**Selected excerpt:**
┄┄┄┄┄┄

And so whenever the narcissist or the borderline experience themselves, they go through a near-death experience. They are near-death because they are death-reified.

The introjects in the narcissist's mind represent significant figures. The same way the typical near-death experience patient meets up with deceased relatives.

The narcissist constantly interacts with internal objects and introjects that represent long-departed significant others. Healthy people do it also. It's the same happens with normal people, but they also interact with external objects.

The narcissist is confined, limited to, interacting only with internal objects which represent dead, departed people that abandoned him.

So the narcissist's mind is a giant graveyard. It's a cemetery of people who have passed through his life and then died or just walked off, walked away.

The narcissist's introjects and internal objects are his only reality. And he wanders among them and he interacts with them as if they were alive, but they're not alive, of course. They're figments. They're fiction.

In other words, they're all dead. And he wanders dead among the dead. Dead talking to the dead. A kind of psychic in his own world, a medium.

┄┄┄┄┄┄

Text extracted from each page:
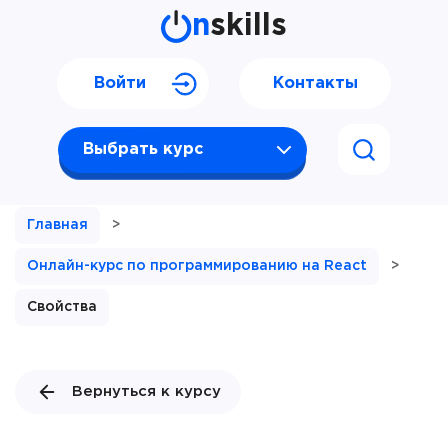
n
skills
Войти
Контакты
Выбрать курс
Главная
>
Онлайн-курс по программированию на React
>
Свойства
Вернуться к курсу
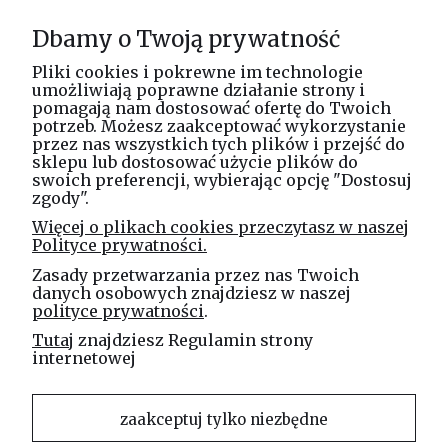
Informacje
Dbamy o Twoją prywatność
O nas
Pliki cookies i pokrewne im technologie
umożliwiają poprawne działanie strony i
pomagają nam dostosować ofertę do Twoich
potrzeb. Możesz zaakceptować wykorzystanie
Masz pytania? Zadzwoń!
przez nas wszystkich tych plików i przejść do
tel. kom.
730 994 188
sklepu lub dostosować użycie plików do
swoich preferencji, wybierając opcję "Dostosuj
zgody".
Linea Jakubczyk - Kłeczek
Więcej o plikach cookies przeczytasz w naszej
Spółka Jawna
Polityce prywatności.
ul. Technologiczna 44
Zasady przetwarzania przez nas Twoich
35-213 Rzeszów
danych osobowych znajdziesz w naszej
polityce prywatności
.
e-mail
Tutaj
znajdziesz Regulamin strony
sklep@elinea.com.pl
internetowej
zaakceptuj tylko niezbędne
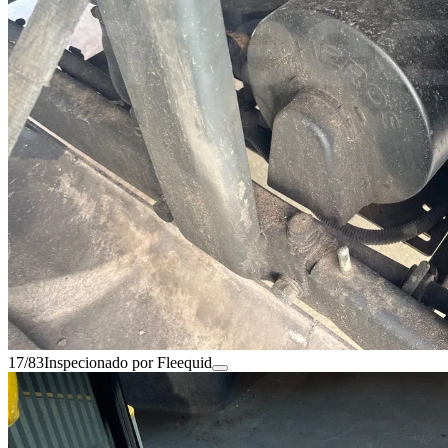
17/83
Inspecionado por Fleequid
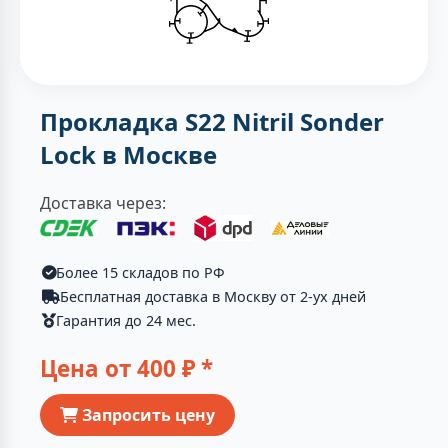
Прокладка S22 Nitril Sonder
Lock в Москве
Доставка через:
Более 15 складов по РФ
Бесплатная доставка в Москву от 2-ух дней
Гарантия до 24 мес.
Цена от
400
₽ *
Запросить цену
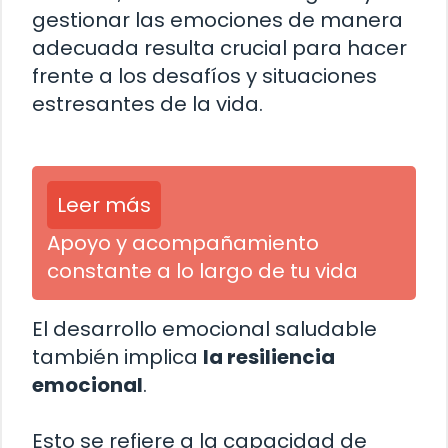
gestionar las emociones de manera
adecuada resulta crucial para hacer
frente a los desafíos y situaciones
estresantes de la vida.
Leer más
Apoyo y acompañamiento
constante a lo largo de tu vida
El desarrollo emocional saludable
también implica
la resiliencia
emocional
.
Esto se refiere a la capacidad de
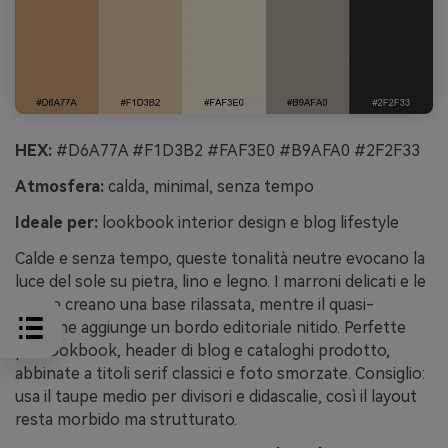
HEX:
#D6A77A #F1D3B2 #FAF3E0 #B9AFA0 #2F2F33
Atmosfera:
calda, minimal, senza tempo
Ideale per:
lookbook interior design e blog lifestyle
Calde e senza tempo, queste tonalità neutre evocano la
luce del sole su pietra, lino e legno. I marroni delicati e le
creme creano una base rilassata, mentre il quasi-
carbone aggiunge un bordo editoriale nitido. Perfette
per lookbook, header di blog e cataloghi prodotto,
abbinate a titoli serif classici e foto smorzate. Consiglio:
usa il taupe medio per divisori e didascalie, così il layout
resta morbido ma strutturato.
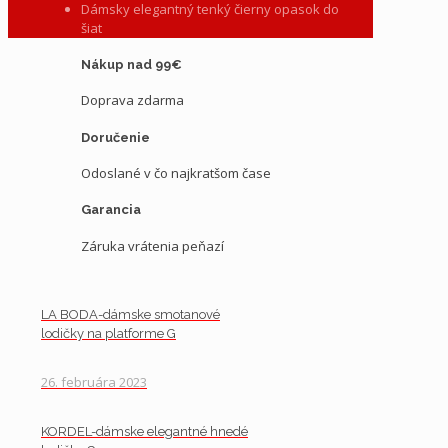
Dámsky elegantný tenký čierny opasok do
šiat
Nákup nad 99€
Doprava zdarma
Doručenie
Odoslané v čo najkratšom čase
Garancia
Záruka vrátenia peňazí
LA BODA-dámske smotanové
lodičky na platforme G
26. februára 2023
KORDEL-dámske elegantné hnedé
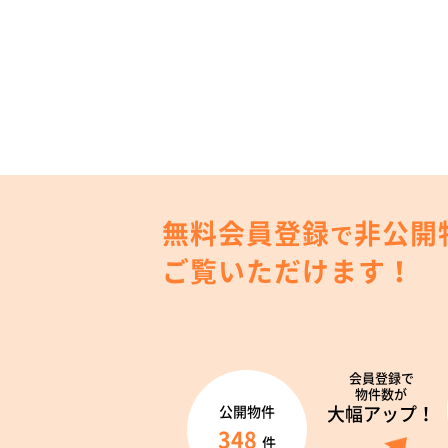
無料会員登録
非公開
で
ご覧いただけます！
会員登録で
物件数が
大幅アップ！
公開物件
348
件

┄┄┄┄┄┄

**Problem details:** In the passage on narcissism, what does the narcissist's mind become?

**Solution:** A giant graveyard, a cemetery of people who passed through his life and then died or walked away.